Facebook has been under fire from a trio of Washington senators as well. Chuck Schumer, D-NY, Al Franken, D-MN, and Mike Bennet, D-CO, recently demanded a simplified process for managing privacy, including changes to the opt in, "instant personalization" model, which by default allows Facebook to publicize information about someone's likes and dislikes that consumers may want to keep confidential.
Facebook confirmed that changes are coming, but would not tell FoxNews.com precisely when the changes will be unveiled. According to spokesman Andrew Noyes, the company has heard the complaints of users and politicians, and plans to act. “We’re listening to this input and incorporating it into innovations we hope to announce shortly."
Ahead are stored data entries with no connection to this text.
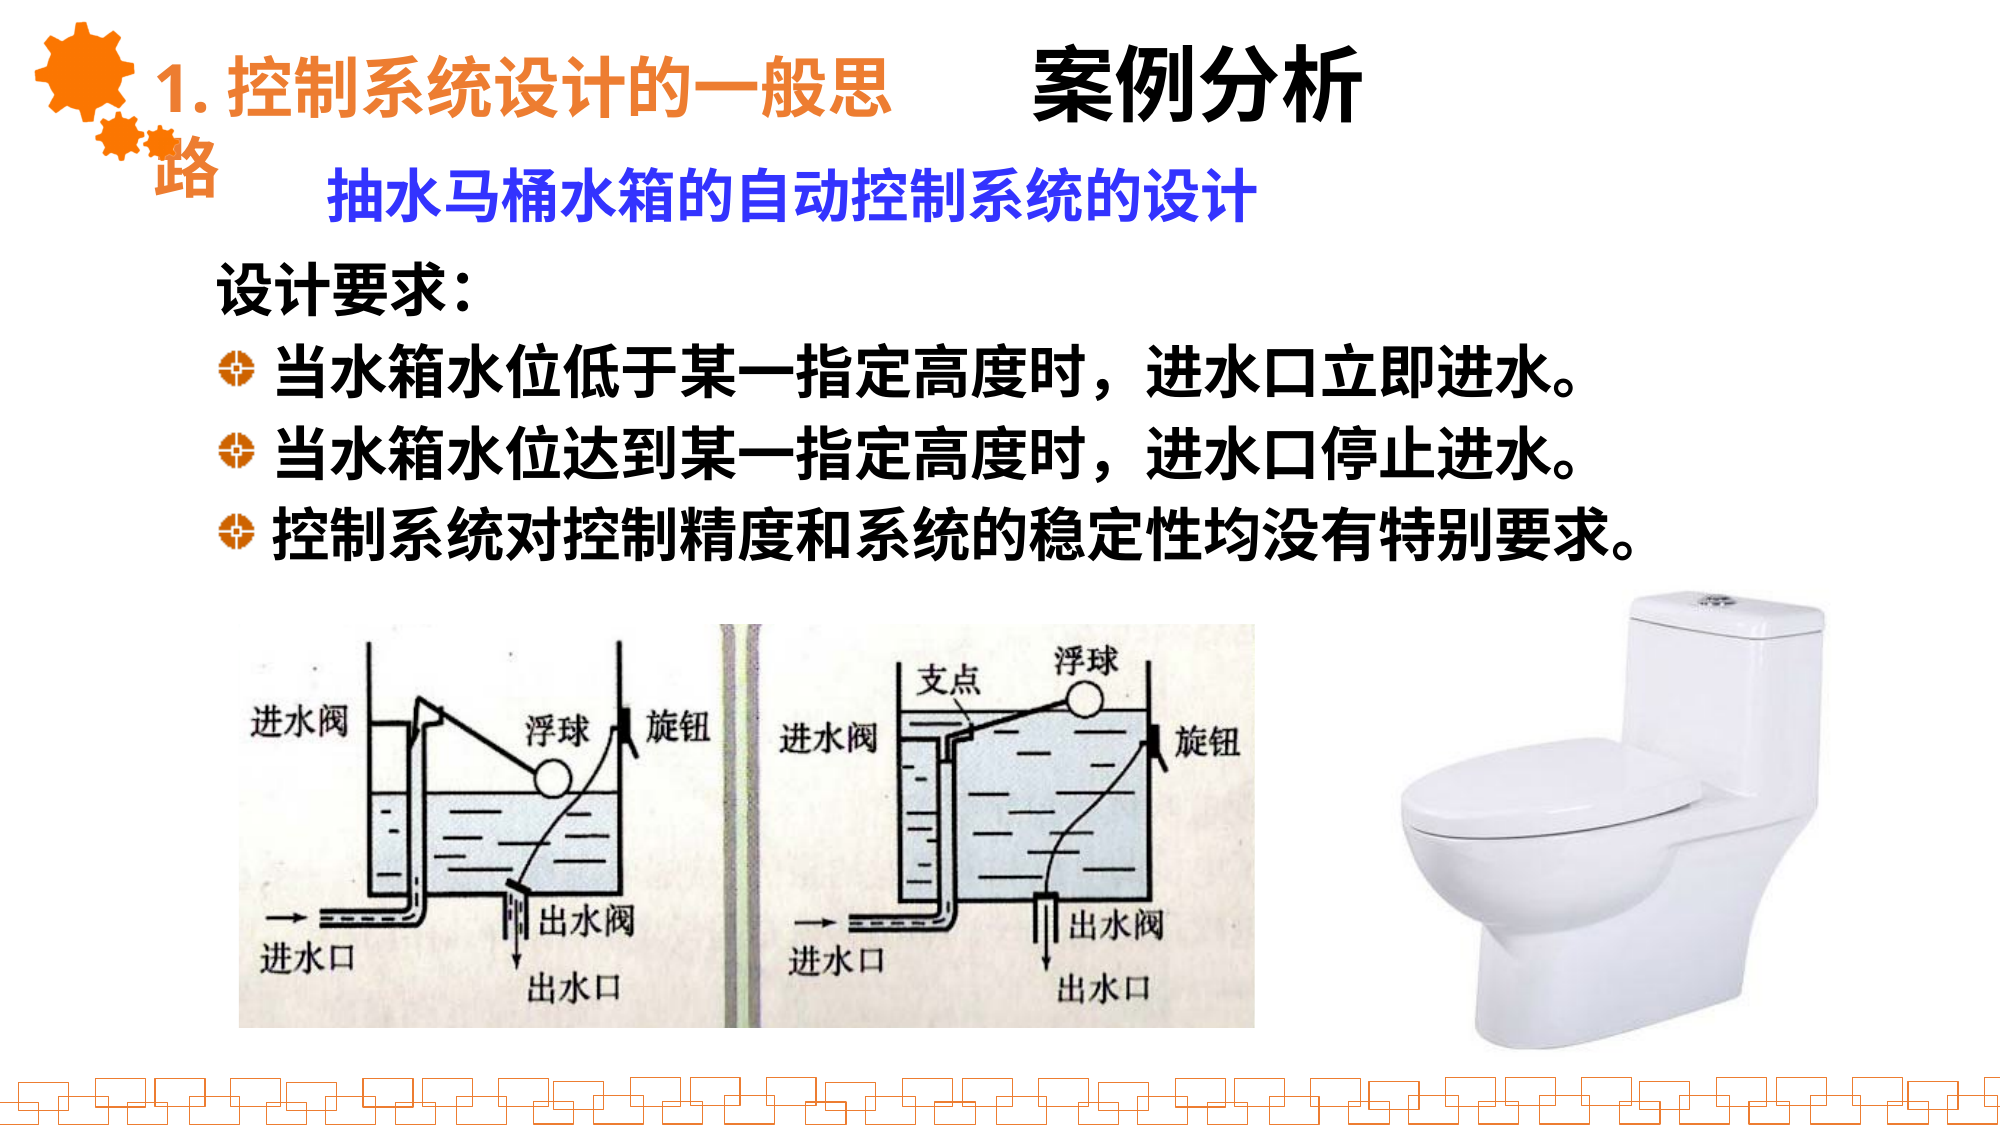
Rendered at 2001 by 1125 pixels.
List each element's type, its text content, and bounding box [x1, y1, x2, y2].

text_box 抽水马桶水箱的自动控制系统的设计 [311, 151, 1274, 236]
picture [27, 14, 189, 171]
picture [215, 349, 257, 391]
text_box 1.控制系统设计的一般思路 [138, 37, 976, 213]
picture [215, 512, 257, 554]
text_box 设计要求： 当水箱水位低于某一指定高度时，进水口立即进水。 当水箱水位达到某一指定高度时，进水口停止进水。 控制系统对控制精度和系统的稳定性均没有特别要求。 [200, 246, 1948, 625]
picture [238, 451, 1969, 1077]
picture [215, 431, 257, 473]
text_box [0, 1077, 2000, 1125]
text_box 案例分析 [1016, 1, 1726, 163]
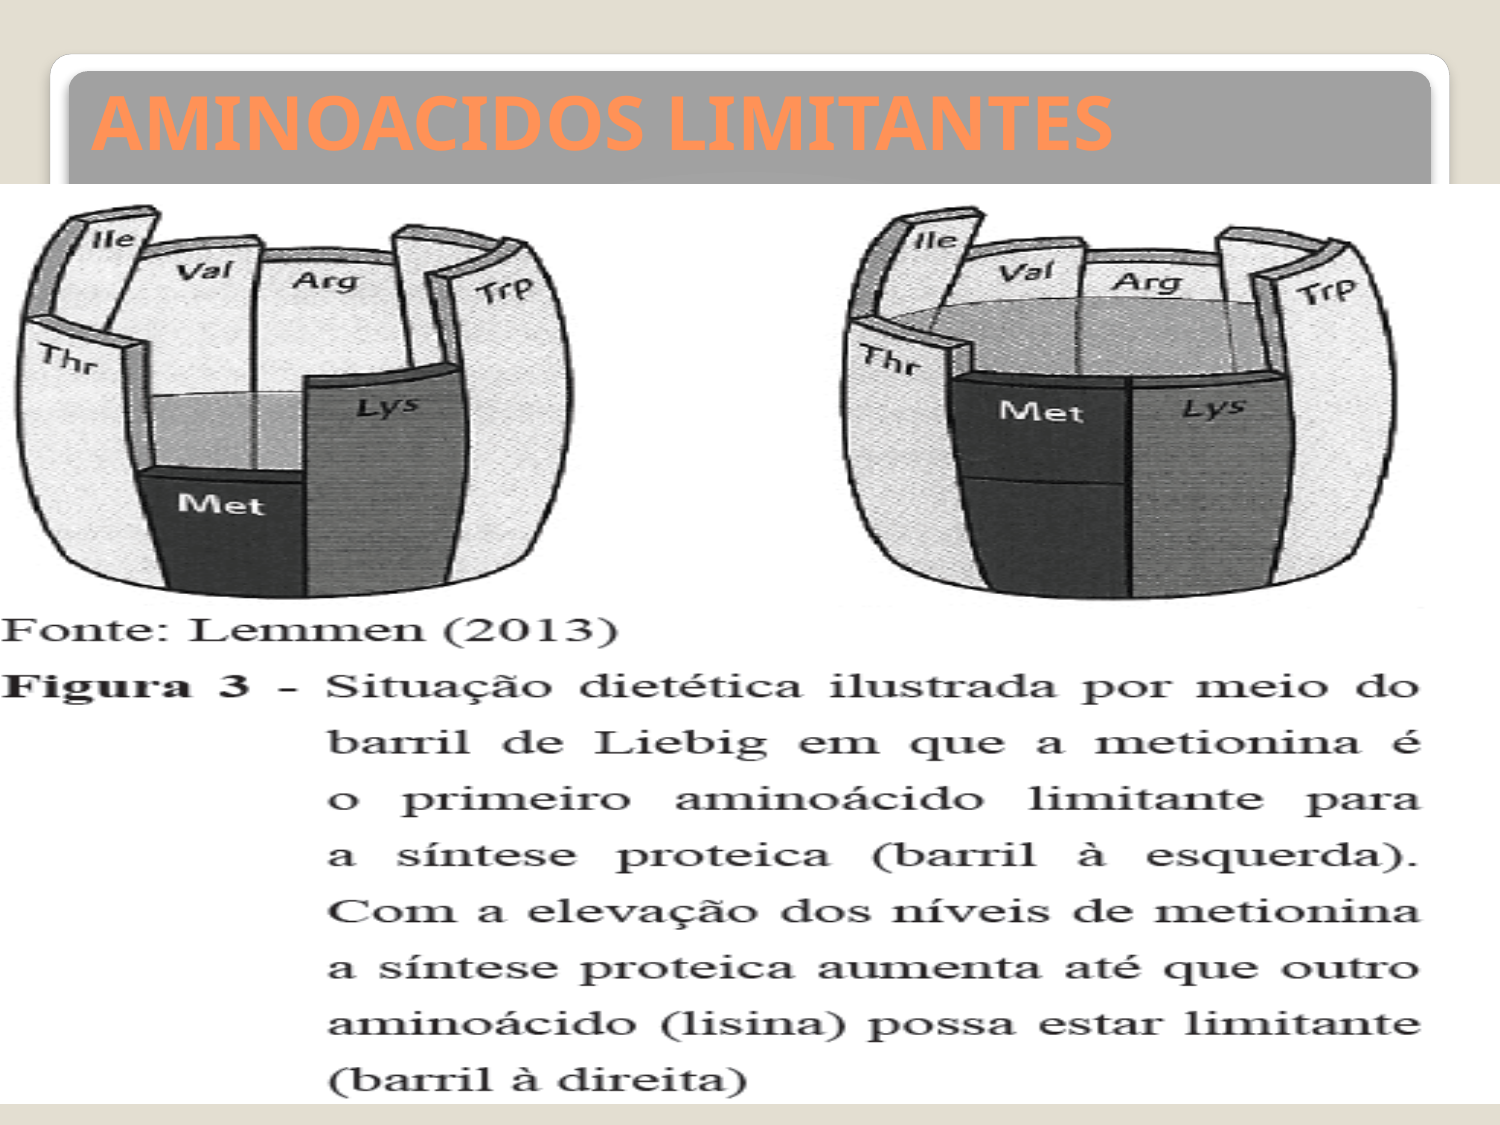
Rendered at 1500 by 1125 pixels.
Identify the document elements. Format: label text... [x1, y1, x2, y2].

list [0, 184, 1500, 1104]
title AMINOACIDOS LIMITANTES [76, 0, 1420, 173]
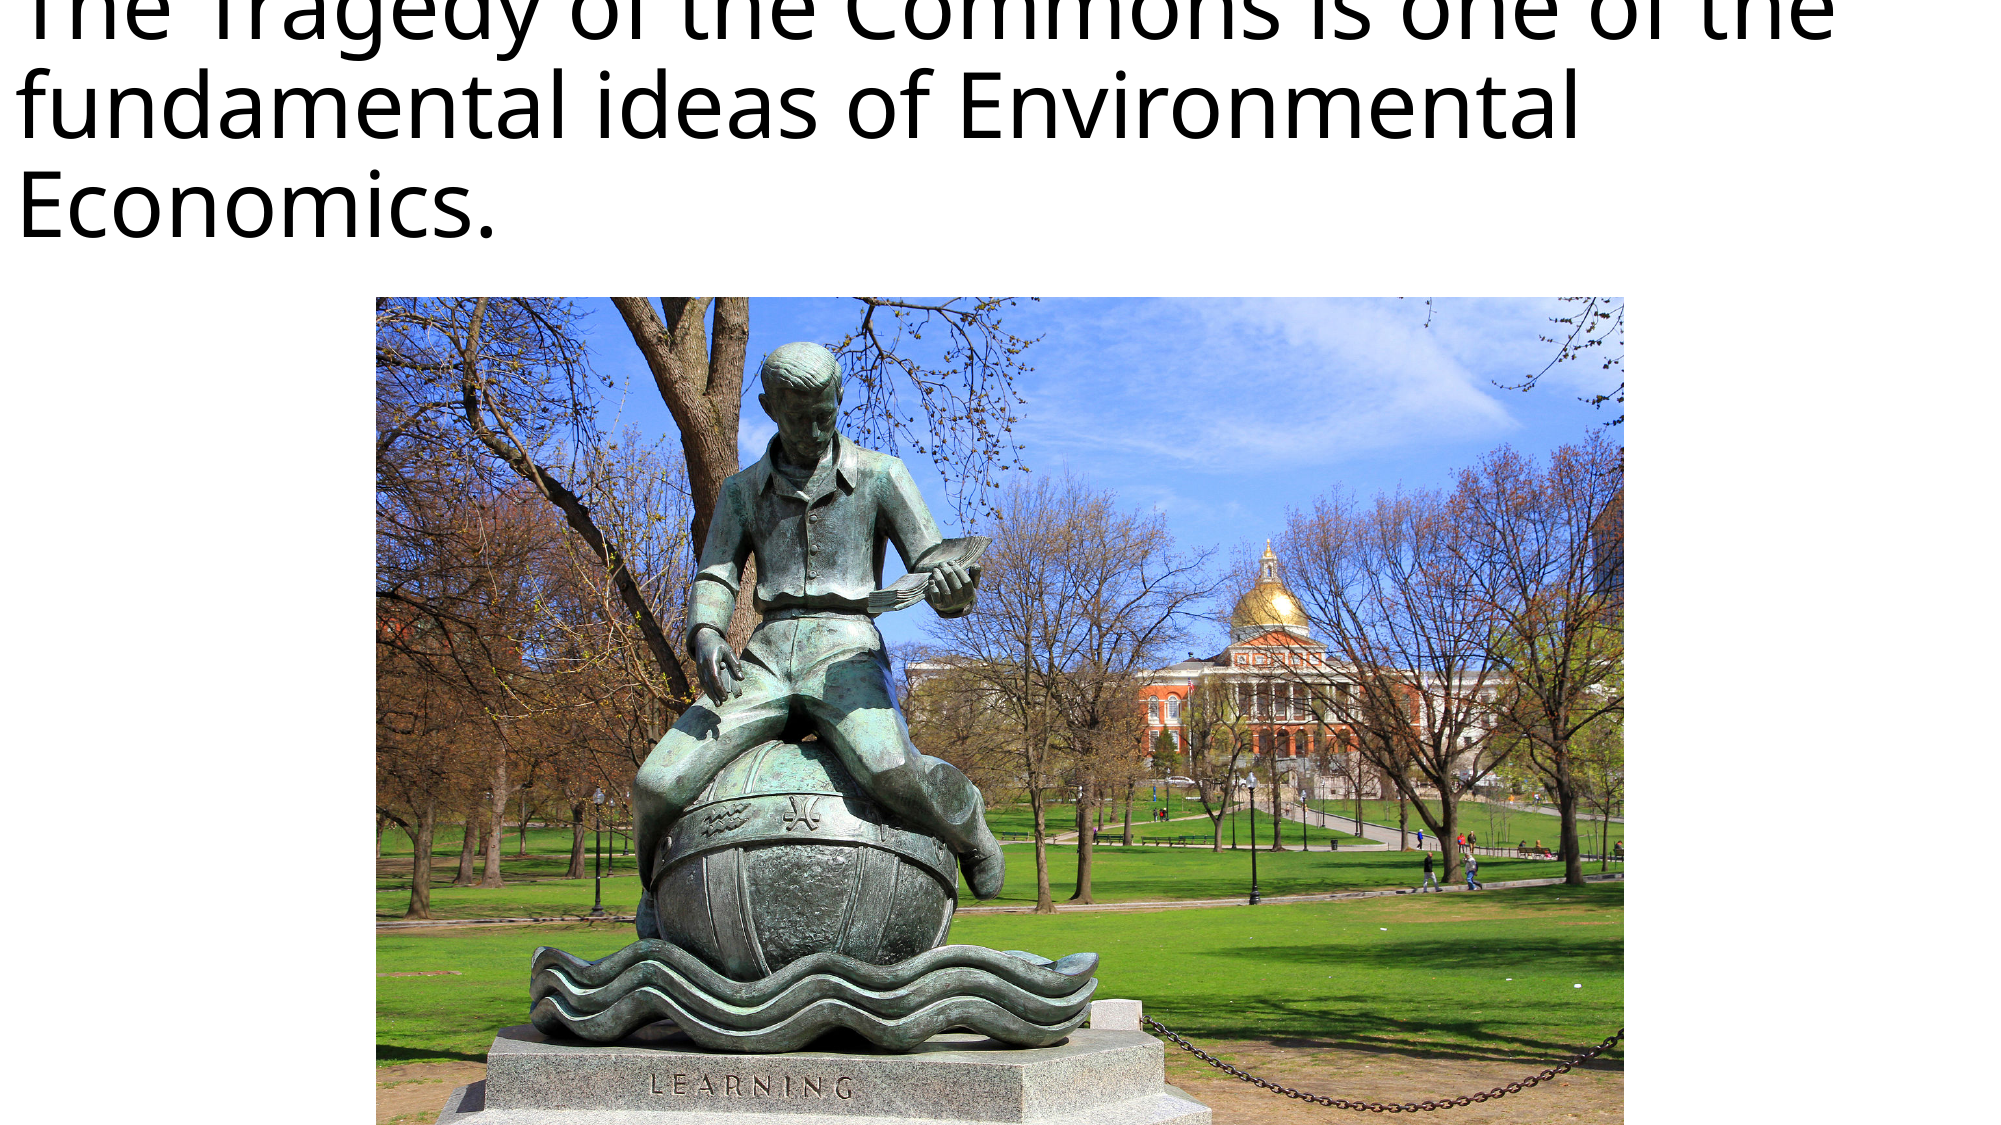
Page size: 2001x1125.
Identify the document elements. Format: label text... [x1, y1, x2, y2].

title The Tragedy of the Commons is one of the fundamental ideas of Environmental Economics. [0, 0, 2000, 218]
picture [376, 297, 1624, 1125]
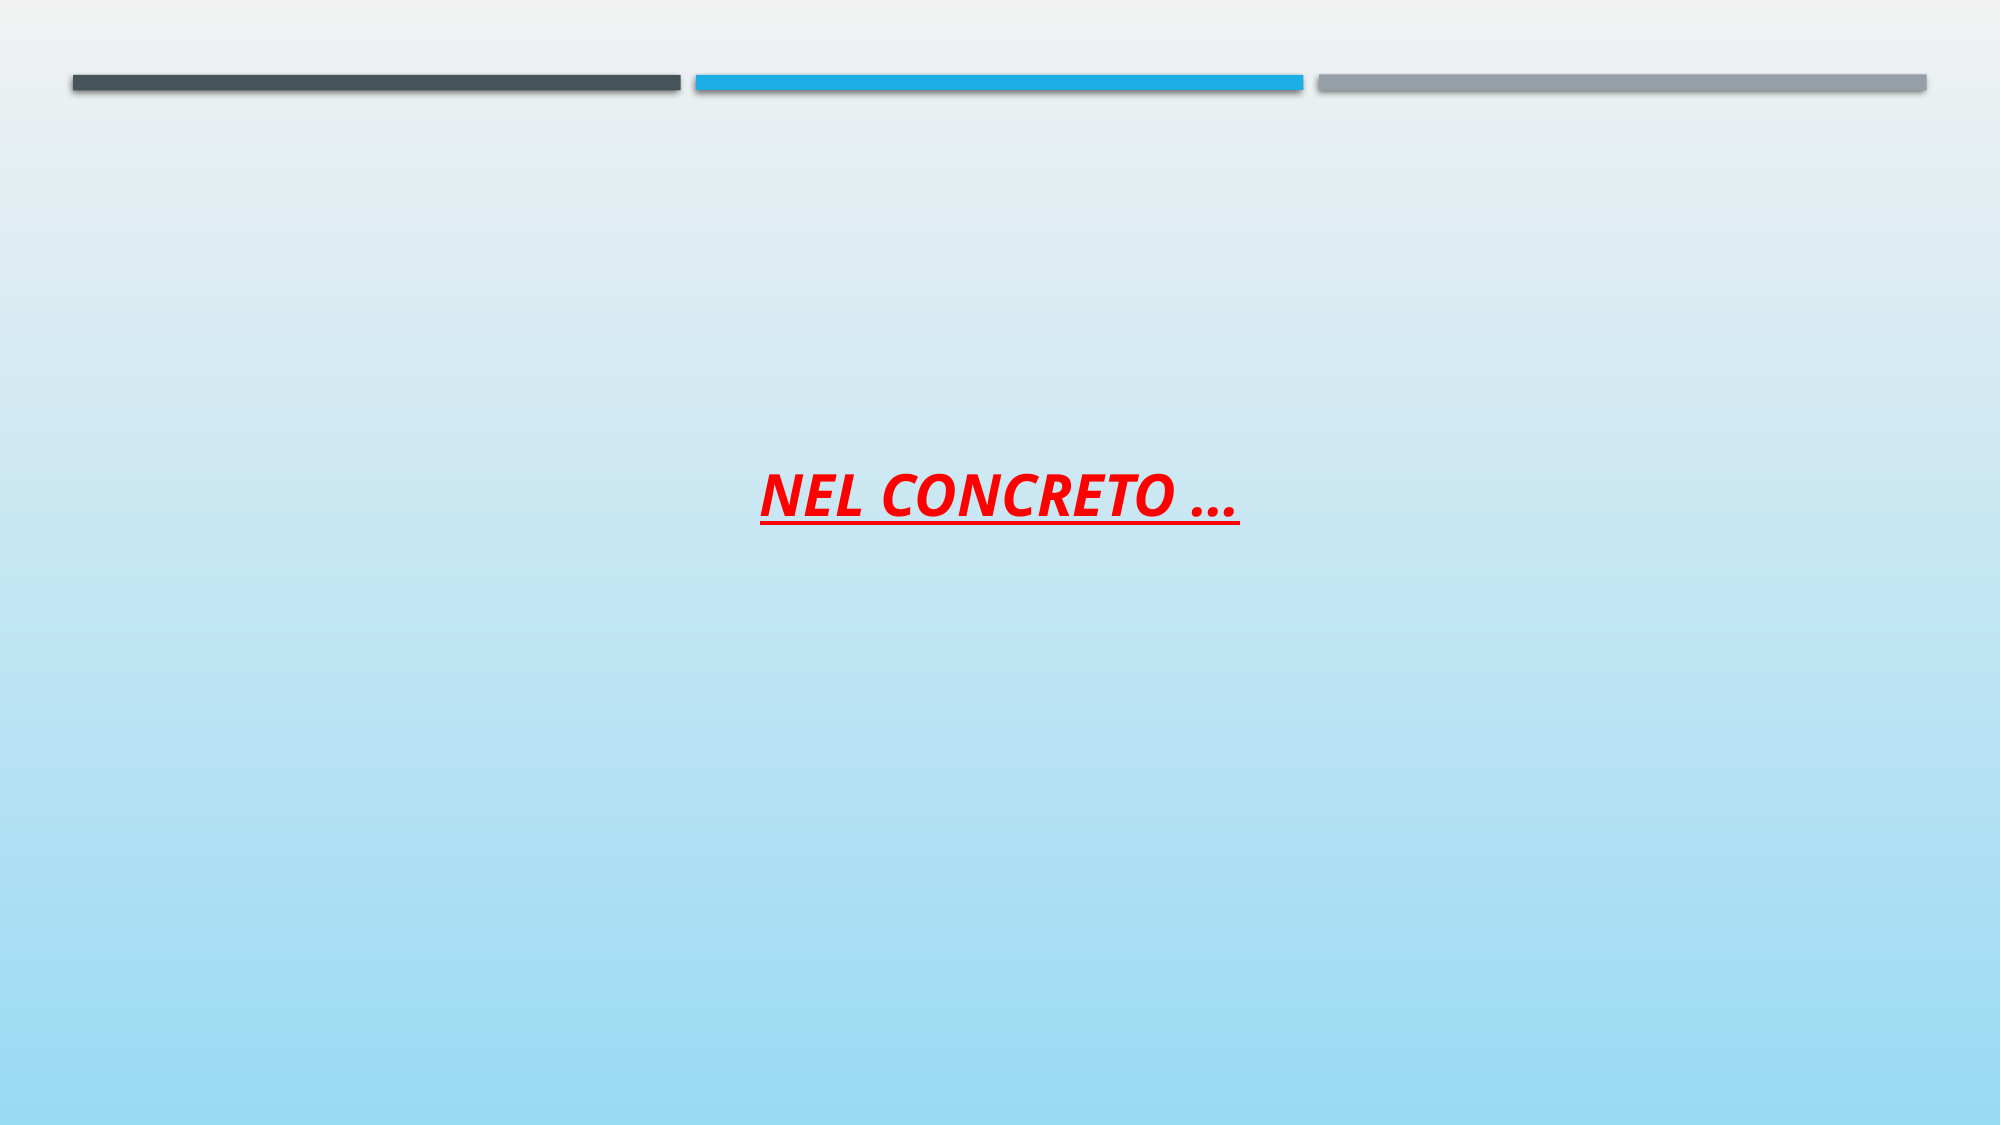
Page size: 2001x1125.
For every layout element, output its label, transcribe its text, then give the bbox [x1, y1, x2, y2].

title NEL CONCRETO … [95, 420, 1905, 616]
Noyes explained that Facebook wants to be known for innovations around user control as well as innovations around sharing. But the message from users has been pretty clear, he says. "Users appreciate having precise and comprehensive controls, but want them to be simpler and easier to use. They also like the new programs we have rolled out, but want simple and easy ways to opt out of sharing personal information with applications and websites through Facebook Platform."
The exact nature of the planned changes remains to be seen, however, and sources on Capitol Hill tell FoxNews.com that while the changes will probably be welcomed, they may not go as far as some would like.
In other words, don't expect a complete change of direction. Facebook's recent changes have been intended to sharing increasing amounts and types of information, and the site will most likely continue to do so.
People like Schumer, who demanded that "the default position should be that the information is not shared" may be disappointed. But simplification of the website's privacy settings -- described by most as overly complex -- is certain to be welcome.